The School of Social Work at The University of Southern Mississippi has secured a $910,000 Connecting Kids to Coverage grant from The Centers for Medicare & Medicaid Services to support initiatives needed to enroll eligible children who do not have health coverage. Out of about 200 eligible applicants, the School is one of the 38 recipients nationwide to receive funding. 

The grant will replicate and expand the success of the Southern Miss School of Social Work and city of Hattiesburg's Educate, Enroll, Empower (E3) Health Initiative, a year round Medicaid and CHIP enrollment and recertification project.

“A team of outreach and enrollment specialists will be created to provide enrollment services, education, and enrollment training.” said Dr. Laura Richard, assistant professor of social work and project director. “Specialists will both recruit and train agency personnel who will help individuals enroll and bring services to community agencies.”

Social work graduate students will also be trained on the enrollment process.
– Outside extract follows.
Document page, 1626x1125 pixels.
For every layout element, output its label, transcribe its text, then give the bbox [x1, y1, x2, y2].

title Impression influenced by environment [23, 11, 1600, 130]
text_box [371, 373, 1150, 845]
While completing their internship at state agencies, students will help train staff and facilitate community-based outreach.

The School of Social Work team will target uninsured children and families in State Public Health District 8, which includes the counties Covington, Forrest, Greene, Jefferson Davis, Jones, Lamar, Marion, Perry and Wayne. “We will target this area due to the rural isolation, health disparities and lack of enrollment support,” said Richard.

Data from fiscal year 2015 reports 534, 988 children are enrolled in either CHIP or Medicaid in Mississippi. Additionally, 91 percent of eligible children are now enrolled in Medicaid and CHIP, an increase of nearly 10 percentage points since 2008, according to the Urban Institute.

“We hope to reduce the estimated 16,000 eligible, but unenrolled individuals in District 8 by 15 percent, or approximately 700 adults and 1,730 children,” said Richard. “We will also aim to successfully retain at least a 50 percent recertification of enrolled individuals through the efforts of the project in year two.”